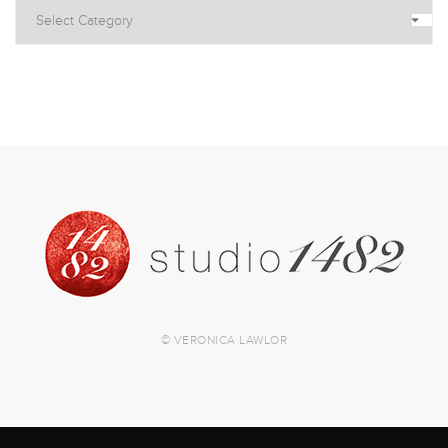
© VERONICA LAWLOR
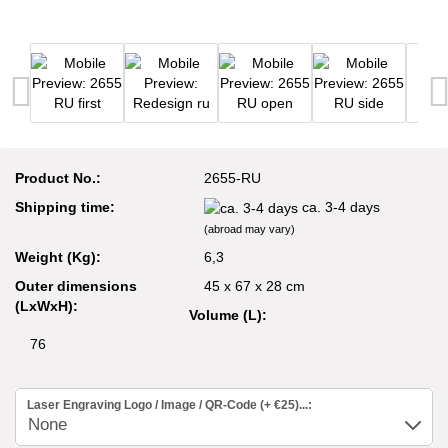
Product No.:
2655-RU
Shipping time:
ca. 3-4 days
(abroad may vary)
Weight (Kg):
6,3
Outer dimensions
45 x 67 x 28 cm
(LxWxH):
Volume (L):
76
Laser Engraving Logo / Image / QR-Code (+ €25)...:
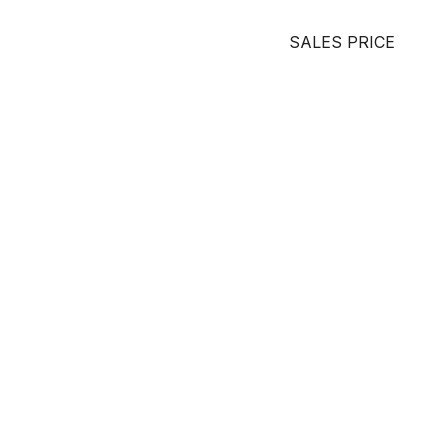
SALES PRICE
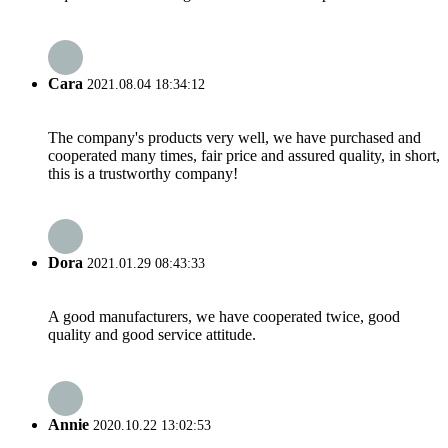
Cara
2021.08.04 18:34:12
The company's products very well, we have purchased and
cooperated many times, fair price and assured quality, in short,
this is a trustworthy company!
Dora
2021.01.29 08:43:33
A good manufacturers, we have cooperated twice, good
quality and good service attitude.
Annie
2020.10.22 13:02:53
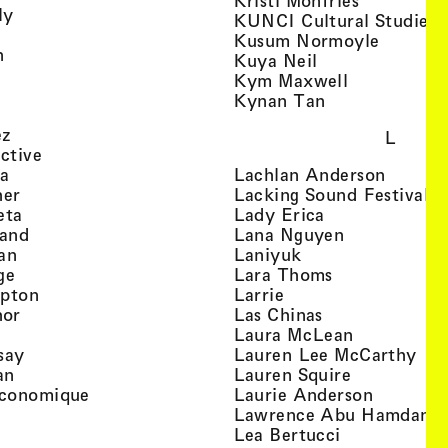
Kristi Monfries
, view artist details
ly
KUNCI Cultural Studies 
rtist details
, view a
Kusum Normoyle
, view artist details
n
, view artist det
Kuya Neil
tist details
, view artist
Kym Maxwell
 view artist details
, view artist de
Kynan Tan
view artist details
, view artist details
ez
L
, view artist details
ective
, view artist details
, view a
ta
Lachlan Anderson
, view artist details
, 
her
Lacking Sound Festival
, view artist details
, view artist de
eta
Lady Erica
, view artist details
, view artist
land
Lana Nguyen
, view artist details
, view artist detai
an
Laniyuk
, view artist details
, view artist d
ge
Lara Thoms
, view artist details
, view artist details
mpton
Larrie
, view artist details
, view artist de
hor
Las Chinas
 view artist details
, view artis
Laura McLean
, view artist details
, vi
say
Lauren Lee McCarthy
, view artist details
, view artis
an
Lauren Squire
, view artist details
, view ar
conomique
Laurie Ander­son
ew artist details
, 
Lawrence Abu Hamdan
 view artist details
, view artist 
Lea Bertucci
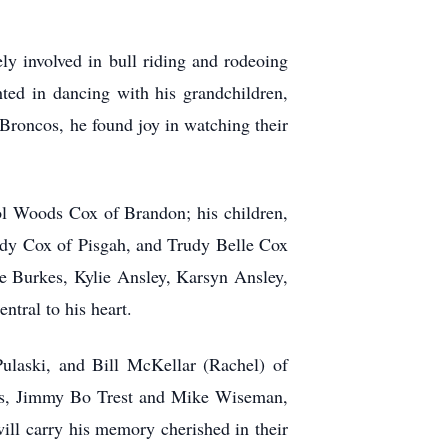
ly involved in bull riding and rodeoing
hted in dancing with his grandchildren,
 Broncos, he found joy in watching their
ol Woods Cox of Brandon; his children,
dy Cox of Pisgah, and Trudy Belle Cox
e Burkes, Kylie Ansley, Karsyn Ansley,
tral to his heart.
ulaski, and Bill McKellar (Rachel) of
ends, Jimmy Bo Trest and Mike Wiseman,
ll carry his memory cherished in their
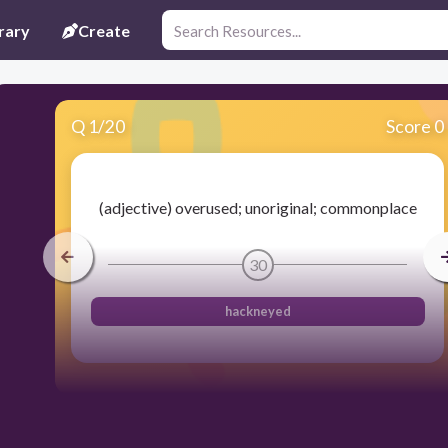
rary
Create
Q
1
/
20
Score 0
(adjective) overused; unoriginal; commonplace
30
hackneyed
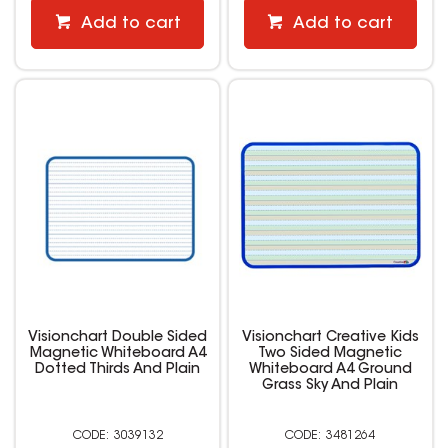
Add to cart
Add to cart
Visionchart Double Sided
Visionchart Creative Kids
Magnetic Whiteboard A4
Two Sided Magnetic
Dotted Thirds And Plain
Whiteboard A4 Ground
Grass Sky And Plain
3039132
3481264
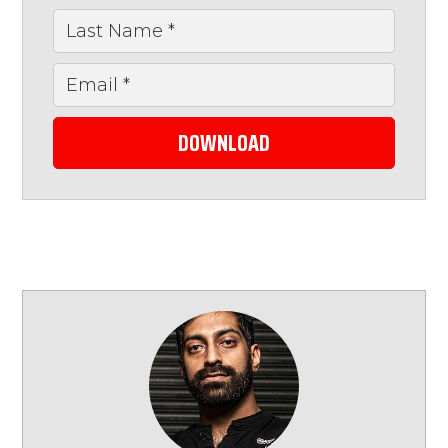
DOWNLOAD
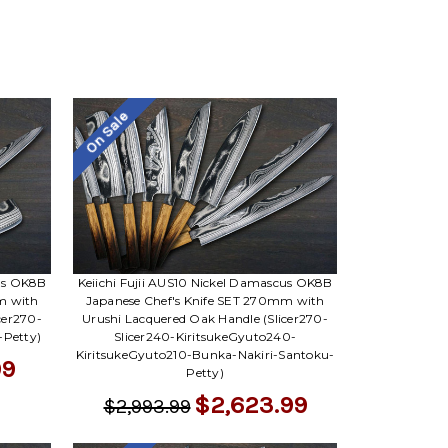
On Sale
cus OK8B
Keiichi Fujii AUS10 Nickel Damascus OK8B
m with
Japanese Chef's Knife SET 270mm with
cer270-
Urushi Lacquered Oak Handle (Slicer270-
-Petty)
Slicer240-KiritsukeGyuto240-
KiritsukeGyuto210-Bunka-Nakiri-Santoku-
99
Petty)
$2,623.99
$2,993.99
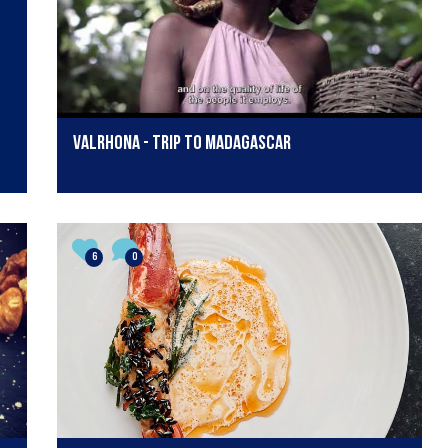
Valrhona - Trip to Madagascar
6
0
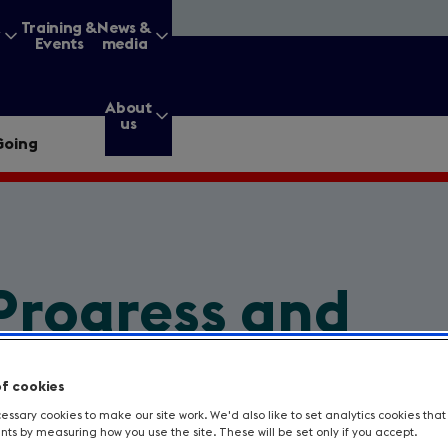
&
Training &
News &
Events
media
About
us
Going
g for?
Progress and
Enter
a
Going
search
query
of cookies
ssary cookies to make our site work. We'd also like to set analytics cookies tha
s by measuring how you use the site. These will be set only if you accept.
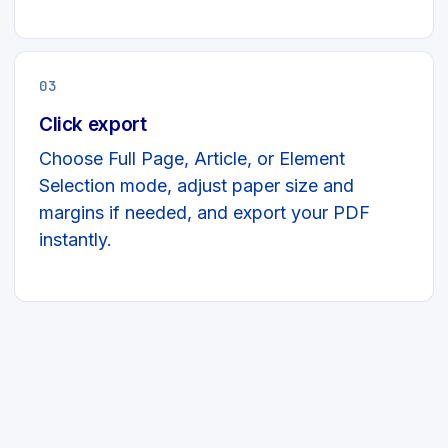
03
Click export
Choose Full Page, Article, or Element
Selection mode, adjust paper size and
margins if needed, and export your PDF
instantly.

**TASK ITEM:** Please reproduce the data above word for word, skipping all images.

**TASK ANSWER:**
© VERONICA LAWLOR
Product No.:
2655-RU
Shipping time:
ca. 3-4 days
(abroad may vary)
Weight (Kg):
6,3
Outer dimensions
45 x 67 x 28 cm
(LxWxH):
Volume (L):
76
Laser Engraving Logo / Image / QR-Code (+ €25)...:
SALES PRICE
Cara
2021.08.04 18:34:12
The company's products very well, we have purchased and
cooperated many times, fair price and assured quality, in short,
this is a trustworthy company!
Dora
2021.01.29 08:43:33
A good manufacturers, we have cooperated twice, good
quality and good service attitude.
Annie
2020.10.22 13:02:53
Kristi Monfries
, view artist details
ly
KUNCI Cultural Studies 
rtist details
, view a
Kusum Normoyle
, view artist details
n
, view artist det
Kuya Neil
tist details
, view artist
Kym Maxwell
 view artist details
, view artist de
Kynan Tan
view artist details
, view artist details
ez
L
, view artist details
ective
, view artist details
, view a
ta
Lachlan Anderson
, view artist details
, 
her
Lacking Sound Festival
, view artist details
, view artist de
eta
Lady Erica
, view artist details
, view artist
land
Lana Nguyen
, view artist details
, view artist detai
an
Laniyuk
, view artist details
, view artist d
ge
Lara Thoms
, view artist details
, view artist details
mpton
Larrie
, view artist details
, view artist de
hor
Las Chinas
 view artist details
, view artis
Laura McLean
, view artist details
, vi
say
Lauren Lee McCarthy
, view artist details
, view artis
an
Lauren Squire
, view artist details
, view ar
conomique
Laurie Ander­son
ew artist details
, 
Lawrence Abu Hamdan
 view artist details
, view artist 
Lea Bertucci
ly involved in bull riding and rodeoing
hted in dancing with his grandchildren,
 Broncos, he found joy in watching their
ol Woods Cox of Brandon; his children,
dy Cox of Pisgah, and Trudy Belle Cox
e Burkes, Kylie Ansley, Karsyn Ansley,
tral to his heart.
ulaski, and Bill McKellar (Rachel) of
ends, Jimmy Bo Trest and Mike Wiseman,
ll carry his memory cherished in their
rary
Create
Q
1
/
20
Score 0
(adjective) overused; unoriginal; commonplace
30
hackneyed
Add to cart
Add to cart
Visionchart Double Sided
Visionchart Creative Kids
Magnetic Whiteboard A4
Two Sided Magnetic
Dotted Thirds And Plain
Whiteboard A4 Ground
Grass Sky And Plain
3039132
3481264
DOWNLOAD
On Sale
cus OK8B
Keiichi Fujii AUS10 Nickel Damascus OK8B
m with
Japanese Chef's Knife SET 270mm with
cer270-
Urushi Lacquered Oak Handle (Slicer270-
-Petty)
Slicer240-KiritsukeGyuto240-
KiritsukeGyuto210-Bunka-Nakiri-Santoku-
99
Petty)
$2,623.99
$2,993.99
Valrhona - Trip to Madagascar
6
0
&
Training &
News &
Events
media
About
us
Going
g for?
Progress and
Enter
a
Going
search
query
of cookies
ssary cookies to make our site work. We'd also like to set analytics cookies tha
s by measuring how you use the site. These will be set only if you accept.
03
Click export
Choose Full Page, Article, or Element
Selection mode, adjust paper size and
margins if needed, and export your PDF
instantly.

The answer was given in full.